Decoding Ambiguous Emotions with Test-Time Scaling in Audio-Language Models
Hong Jia, Weibin Li, Jingyao Wu, Xiaofeng Yu, Yan Gao, Jintao Cheng, Xiaoyu Tang, Feng Xia, Ting Dang
TL;DR
This work tackles the challenge of recognizing ambiguous emotions in speech by leveraging audio-language models (ALMs) and test-time scaling (TTS). It introduces the first TTS-enabled benchmark for ambiguous emotion recognition, evaluating eight ALMs across three datasets and comparing five inference-time strategies to produce robust emotion distributions rather than single labels.
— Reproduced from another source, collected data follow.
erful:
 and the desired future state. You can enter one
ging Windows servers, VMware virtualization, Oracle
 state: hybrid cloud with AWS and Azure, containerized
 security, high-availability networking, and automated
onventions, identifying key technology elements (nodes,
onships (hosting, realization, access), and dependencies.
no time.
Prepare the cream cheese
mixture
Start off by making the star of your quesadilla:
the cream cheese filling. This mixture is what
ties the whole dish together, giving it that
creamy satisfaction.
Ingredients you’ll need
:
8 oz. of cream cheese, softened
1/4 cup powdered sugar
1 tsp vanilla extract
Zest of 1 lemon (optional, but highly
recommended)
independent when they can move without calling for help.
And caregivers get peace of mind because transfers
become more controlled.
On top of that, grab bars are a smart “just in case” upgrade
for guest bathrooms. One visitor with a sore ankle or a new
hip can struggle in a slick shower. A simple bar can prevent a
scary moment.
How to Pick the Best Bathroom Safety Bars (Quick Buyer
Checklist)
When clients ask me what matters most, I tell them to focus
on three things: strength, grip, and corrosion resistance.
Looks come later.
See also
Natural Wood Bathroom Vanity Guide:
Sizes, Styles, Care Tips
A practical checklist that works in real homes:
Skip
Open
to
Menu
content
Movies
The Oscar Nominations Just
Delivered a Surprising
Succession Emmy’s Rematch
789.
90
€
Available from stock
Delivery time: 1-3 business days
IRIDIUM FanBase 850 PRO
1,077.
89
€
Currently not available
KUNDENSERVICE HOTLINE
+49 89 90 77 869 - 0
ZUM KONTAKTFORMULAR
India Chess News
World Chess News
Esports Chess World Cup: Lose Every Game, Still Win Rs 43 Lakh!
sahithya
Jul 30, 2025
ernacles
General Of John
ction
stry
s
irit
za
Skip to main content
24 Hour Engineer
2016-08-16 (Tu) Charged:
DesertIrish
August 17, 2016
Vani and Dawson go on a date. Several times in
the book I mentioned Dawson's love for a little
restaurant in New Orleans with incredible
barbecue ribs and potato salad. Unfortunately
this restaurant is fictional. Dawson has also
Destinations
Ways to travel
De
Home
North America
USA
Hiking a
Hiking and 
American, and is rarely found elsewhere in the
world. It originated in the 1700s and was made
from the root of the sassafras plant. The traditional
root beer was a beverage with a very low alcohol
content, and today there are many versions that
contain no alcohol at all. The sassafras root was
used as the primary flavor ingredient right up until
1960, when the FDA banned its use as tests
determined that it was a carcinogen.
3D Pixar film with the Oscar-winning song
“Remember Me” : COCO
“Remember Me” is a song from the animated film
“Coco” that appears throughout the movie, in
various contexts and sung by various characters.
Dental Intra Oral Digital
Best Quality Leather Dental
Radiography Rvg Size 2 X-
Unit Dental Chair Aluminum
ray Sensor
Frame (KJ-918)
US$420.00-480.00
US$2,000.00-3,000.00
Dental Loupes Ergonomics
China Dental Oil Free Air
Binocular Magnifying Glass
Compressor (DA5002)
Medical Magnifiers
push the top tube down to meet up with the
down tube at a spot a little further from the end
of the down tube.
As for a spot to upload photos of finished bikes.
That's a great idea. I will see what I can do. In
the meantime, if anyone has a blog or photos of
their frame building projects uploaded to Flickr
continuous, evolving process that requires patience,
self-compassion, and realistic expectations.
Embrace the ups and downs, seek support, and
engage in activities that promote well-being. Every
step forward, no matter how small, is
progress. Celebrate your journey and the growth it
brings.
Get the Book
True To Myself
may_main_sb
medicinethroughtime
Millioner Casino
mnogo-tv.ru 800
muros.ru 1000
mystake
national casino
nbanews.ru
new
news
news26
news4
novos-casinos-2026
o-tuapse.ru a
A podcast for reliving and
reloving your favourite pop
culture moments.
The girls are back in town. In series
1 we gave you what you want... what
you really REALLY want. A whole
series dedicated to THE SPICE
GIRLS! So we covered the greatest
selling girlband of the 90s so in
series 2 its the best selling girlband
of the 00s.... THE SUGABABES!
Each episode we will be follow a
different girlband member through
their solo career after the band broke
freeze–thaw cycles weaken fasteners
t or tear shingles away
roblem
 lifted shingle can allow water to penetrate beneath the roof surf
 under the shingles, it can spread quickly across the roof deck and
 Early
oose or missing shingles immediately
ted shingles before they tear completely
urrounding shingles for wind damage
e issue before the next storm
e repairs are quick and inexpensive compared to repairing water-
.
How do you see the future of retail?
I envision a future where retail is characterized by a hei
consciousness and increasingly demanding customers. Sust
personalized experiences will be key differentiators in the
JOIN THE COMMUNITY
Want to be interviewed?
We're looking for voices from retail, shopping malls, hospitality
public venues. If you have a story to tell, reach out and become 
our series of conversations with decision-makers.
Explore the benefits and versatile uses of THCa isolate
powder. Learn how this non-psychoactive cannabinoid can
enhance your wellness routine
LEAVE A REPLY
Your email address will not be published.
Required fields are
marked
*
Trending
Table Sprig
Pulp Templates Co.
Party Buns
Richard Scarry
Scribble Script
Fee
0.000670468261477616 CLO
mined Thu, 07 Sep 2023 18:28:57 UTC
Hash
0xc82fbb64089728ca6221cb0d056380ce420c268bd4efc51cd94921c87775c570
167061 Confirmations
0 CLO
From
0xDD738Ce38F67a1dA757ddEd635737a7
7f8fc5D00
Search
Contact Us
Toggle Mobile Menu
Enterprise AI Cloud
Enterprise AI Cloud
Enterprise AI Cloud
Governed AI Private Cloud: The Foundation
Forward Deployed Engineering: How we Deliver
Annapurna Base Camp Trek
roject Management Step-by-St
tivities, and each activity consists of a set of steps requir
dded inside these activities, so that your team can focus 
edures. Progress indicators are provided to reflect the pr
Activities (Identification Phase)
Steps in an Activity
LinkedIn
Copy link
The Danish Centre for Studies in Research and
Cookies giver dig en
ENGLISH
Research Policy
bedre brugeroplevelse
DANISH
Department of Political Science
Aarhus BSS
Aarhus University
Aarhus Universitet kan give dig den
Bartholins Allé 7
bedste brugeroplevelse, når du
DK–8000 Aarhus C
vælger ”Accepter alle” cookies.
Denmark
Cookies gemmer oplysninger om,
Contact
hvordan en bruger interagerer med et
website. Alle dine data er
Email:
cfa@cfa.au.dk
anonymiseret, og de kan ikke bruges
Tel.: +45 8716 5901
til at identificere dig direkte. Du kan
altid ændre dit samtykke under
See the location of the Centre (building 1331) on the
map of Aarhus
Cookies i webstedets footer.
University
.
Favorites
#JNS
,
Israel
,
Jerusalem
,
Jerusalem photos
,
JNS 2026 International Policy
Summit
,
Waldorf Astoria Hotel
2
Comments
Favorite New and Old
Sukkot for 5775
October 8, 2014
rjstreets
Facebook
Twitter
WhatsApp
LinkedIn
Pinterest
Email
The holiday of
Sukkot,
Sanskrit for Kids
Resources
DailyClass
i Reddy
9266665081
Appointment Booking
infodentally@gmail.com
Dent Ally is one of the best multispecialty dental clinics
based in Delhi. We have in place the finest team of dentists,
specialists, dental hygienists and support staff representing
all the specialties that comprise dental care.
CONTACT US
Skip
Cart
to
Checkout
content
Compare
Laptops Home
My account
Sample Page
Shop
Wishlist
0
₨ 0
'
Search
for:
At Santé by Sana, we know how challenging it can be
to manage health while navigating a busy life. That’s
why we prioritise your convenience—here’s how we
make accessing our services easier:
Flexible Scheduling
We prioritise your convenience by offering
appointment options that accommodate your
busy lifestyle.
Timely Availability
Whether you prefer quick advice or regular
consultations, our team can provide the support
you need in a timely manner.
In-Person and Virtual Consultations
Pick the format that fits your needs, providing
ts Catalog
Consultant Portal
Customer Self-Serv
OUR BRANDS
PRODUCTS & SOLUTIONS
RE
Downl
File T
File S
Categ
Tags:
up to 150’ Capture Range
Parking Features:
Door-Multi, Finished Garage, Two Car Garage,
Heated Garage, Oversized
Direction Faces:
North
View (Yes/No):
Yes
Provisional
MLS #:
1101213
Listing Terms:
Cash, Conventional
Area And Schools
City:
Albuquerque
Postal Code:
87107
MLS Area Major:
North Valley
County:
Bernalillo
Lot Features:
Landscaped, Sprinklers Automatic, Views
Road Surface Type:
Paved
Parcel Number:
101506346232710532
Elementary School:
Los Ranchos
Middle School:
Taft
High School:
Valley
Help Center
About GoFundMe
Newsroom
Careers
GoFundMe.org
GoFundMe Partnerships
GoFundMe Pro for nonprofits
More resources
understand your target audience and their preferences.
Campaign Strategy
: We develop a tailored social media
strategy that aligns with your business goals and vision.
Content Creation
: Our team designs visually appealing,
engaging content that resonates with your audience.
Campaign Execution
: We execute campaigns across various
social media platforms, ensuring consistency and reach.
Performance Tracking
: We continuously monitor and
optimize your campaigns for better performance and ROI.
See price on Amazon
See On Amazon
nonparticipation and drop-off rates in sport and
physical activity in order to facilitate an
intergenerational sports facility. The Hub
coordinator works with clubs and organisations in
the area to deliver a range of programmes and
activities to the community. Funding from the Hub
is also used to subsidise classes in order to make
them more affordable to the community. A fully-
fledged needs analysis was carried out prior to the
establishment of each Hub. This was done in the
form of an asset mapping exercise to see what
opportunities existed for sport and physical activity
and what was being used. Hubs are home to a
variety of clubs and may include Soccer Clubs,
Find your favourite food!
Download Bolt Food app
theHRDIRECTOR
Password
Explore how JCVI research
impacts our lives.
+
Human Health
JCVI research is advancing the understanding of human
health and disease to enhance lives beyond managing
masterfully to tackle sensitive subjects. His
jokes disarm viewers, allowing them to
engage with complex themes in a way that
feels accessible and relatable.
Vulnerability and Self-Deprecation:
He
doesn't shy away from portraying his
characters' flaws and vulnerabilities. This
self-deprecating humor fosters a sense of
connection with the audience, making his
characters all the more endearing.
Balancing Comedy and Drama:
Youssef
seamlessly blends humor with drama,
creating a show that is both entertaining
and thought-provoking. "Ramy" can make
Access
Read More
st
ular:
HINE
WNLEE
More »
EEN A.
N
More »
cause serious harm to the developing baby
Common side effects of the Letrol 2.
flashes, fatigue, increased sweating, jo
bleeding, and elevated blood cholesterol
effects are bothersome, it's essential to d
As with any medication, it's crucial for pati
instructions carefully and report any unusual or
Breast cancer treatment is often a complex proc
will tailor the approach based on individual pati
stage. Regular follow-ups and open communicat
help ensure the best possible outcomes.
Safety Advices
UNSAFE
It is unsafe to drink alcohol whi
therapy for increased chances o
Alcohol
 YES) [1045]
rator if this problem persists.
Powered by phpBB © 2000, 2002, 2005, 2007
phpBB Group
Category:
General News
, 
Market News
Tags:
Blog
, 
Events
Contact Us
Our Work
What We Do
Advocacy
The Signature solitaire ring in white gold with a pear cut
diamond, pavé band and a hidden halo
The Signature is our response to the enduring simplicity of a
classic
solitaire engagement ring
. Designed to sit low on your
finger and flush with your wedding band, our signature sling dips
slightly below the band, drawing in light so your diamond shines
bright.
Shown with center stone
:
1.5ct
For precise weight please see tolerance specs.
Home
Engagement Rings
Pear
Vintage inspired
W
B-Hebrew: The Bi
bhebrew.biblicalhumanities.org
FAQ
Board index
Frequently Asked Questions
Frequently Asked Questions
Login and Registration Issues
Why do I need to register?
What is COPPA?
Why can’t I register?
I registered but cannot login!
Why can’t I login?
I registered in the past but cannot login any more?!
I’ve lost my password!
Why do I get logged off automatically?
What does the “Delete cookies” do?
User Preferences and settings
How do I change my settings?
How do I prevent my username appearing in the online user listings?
The study provides detailed analyses of how model capacity, TTS, and emotional ambiguity interact, highlighting that weighted aggregation methods (e.g., Weighted Best-of-N, Weighted ALM verifier) consistently improve distributional accuracy and uncertainty handling. The findings offer a foundation for developing context-aware, emotionally intelligent speech systems, while outlining practical directions for improving data diversity, annotation formats, and emotion-specific inference techniques.
Abstract
Emotion recognition from human speech is a critical enabler for socially aware conversational AI. However, while most prior work frames emotion recognition as a categorical classification problem, real-world affective states are often ambiguous, overlapping, and context-dependent, posing significant challenges for both annotation and automatic modeling. Recent large-scale audio language models (ALMs) offer new opportunities for nuanced affective reasoning without explicit emotion supervision, but their capacity to handle ambiguous emotions remains underexplored. At the same time, advances in inference-time techniques such as test-time scaling (TTS) have shown promise for improving generalization and adaptability in hard NLP tasks, but their relevance to affective computing is still largely unknown. In this work, we introduce the first benchmark for ambiguous emotion recognition in speech with ALMs under test-time scaling. Our evaluation systematically compares eight state-of-the-art ALMs and five TTS strategies across three prominent speech emotion datasets. We further provide an in-depth analysis of the interaction between model capacity, TTS, and affective ambiguity, offering new insights into the computational and representational challenges of ambiguous emotion understanding. Our benchmark establishes a foundation for developing more robust, context-aware, and emotionally intelligent speech-based AI systems, and highlights key future directions for bridging the gap between model assumptions and the complexity of real-world human emotion.